• WHAT IS EXPECTED: Each record that follows goes into your reply unchanged; the pictures do not.

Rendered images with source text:

+++

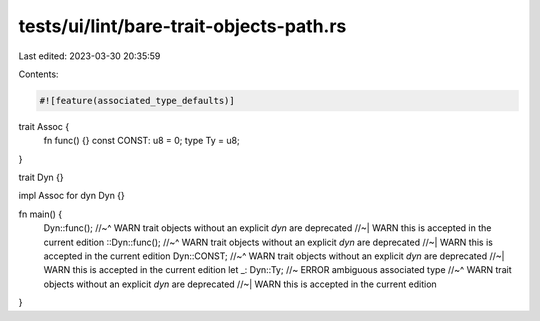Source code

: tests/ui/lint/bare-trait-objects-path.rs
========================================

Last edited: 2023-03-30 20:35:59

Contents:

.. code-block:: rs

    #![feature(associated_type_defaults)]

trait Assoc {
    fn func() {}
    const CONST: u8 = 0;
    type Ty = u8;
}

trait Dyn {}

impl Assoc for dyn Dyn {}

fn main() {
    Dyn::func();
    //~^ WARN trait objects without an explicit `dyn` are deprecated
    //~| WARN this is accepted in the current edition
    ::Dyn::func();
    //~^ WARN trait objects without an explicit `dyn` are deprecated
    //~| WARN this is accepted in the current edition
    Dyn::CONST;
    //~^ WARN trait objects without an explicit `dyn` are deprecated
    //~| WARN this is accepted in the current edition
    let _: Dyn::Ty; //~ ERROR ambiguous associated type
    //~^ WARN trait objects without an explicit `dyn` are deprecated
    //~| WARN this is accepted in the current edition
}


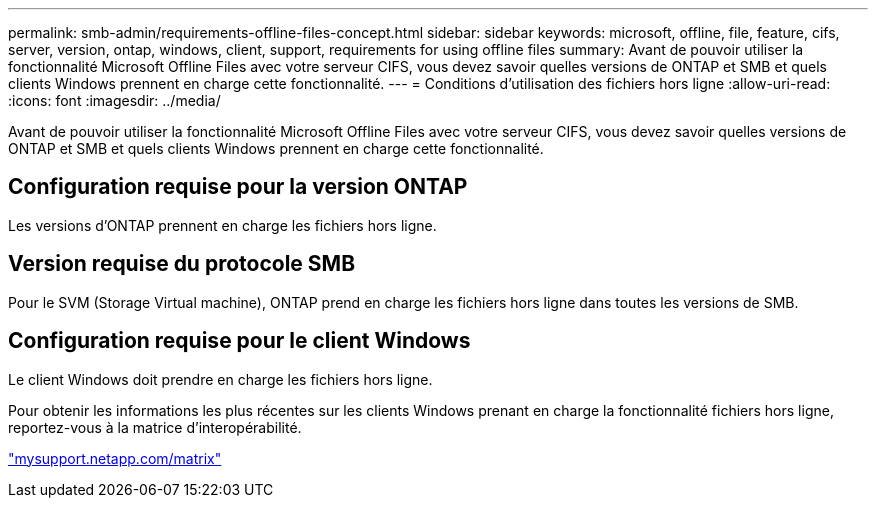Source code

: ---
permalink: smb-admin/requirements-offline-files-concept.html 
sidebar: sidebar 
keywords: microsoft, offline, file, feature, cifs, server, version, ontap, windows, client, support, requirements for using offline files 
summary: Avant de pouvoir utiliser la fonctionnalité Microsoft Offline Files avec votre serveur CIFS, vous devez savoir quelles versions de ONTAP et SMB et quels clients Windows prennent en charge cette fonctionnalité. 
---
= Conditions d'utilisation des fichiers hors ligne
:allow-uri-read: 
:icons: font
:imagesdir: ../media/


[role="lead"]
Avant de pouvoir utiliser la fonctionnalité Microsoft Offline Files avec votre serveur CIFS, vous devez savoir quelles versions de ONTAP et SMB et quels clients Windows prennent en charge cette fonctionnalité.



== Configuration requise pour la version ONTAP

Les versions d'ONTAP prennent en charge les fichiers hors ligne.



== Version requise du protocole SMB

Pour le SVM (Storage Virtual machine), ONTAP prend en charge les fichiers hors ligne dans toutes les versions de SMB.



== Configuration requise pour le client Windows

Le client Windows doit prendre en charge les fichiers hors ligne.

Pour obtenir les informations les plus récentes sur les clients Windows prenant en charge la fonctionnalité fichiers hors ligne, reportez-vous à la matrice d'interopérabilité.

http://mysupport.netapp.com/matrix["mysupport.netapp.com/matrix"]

+++

• ANSWER BOX:
Source code

: tests/ui/lint/bare-trait-objects-path.rs
========================================

Last edited: 2023-03-30 20:35:59

Contents:

.. code-block:: rs

    #![feature(associated_type_defaults)]

trait Assoc {
    fn func() {}
    const CONST: u8 = 0;
    type Ty = u8;
}

trait Dyn {}

impl Assoc for dyn Dyn {}

fn main() {
    Dyn::func();
    //~^ WARN trait objects without an explicit `dyn` are deprecated
    //~| WARN this is accepted in the current edition
    ::Dyn::func();
    //~^ WARN trait objects without an explicit `dyn` are deprecated
    //~| WARN this is accepted in the current edition
    Dyn::CONST;
    //~^ WARN trait objects without an explicit `dyn` are deprecated
    //~| WARN this is accepted in the current edition
    let _: Dyn::Ty; //~ ERROR ambiguous associated type
    //~^ WARN trait objects without an explicit `dyn` are deprecated
    //~| WARN this is accepted in the current edition
}


Source code

: ---
permalink: smb-admin/requirements-offline-files-concept.html 
sidebar: sidebar 
keywords: microsoft, offline, file, feature, cifs, server, version, ontap, windows, client, support, requirements for using offline files 
summary: Avant de pouvoir utiliser la fonctionnalité Microsoft Offline Files avec votre serveur CIFS, vous devez savoir quelles versions de ONTAP et SMB et quels clients Windows prennent en charge cette fonctionnalité. 
---
= Conditions d'utilisation des fichiers hors ligne
:allow-uri-read: 
:icons: font
:imagesdir: ../media/


[role="lead"]
Avant de pouvoir utiliser la fonctionnalité Microsoft Offline Files avec votre serveur CIFS, vous devez savoir quelles versions de ONTAP et SMB et quels clients Windows prennent en charge cette fonctionnalité.



== Configuration requise pour la version ONTAP

Les versions d'ONTAP prennent en charge les fichiers hors ligne.



== Version requise du protocole SMB

Pour le SVM (Storage Virtual machine), ONTAP prend en charge les fichiers hors ligne dans toutes les versions de SMB.



== Configuration requise pour le client Windows

Le client Windows doit prendre en charge les fichiers hors ligne.

Pour obtenir les informations les plus récentes sur les clients Windows prenant en charge la fonctionnalité fichiers hors ligne, reportez-vous à la matrice d'interopérabilité.

http://mysupport.netapp.com/matrix["mysupport.netapp.com/matrix"]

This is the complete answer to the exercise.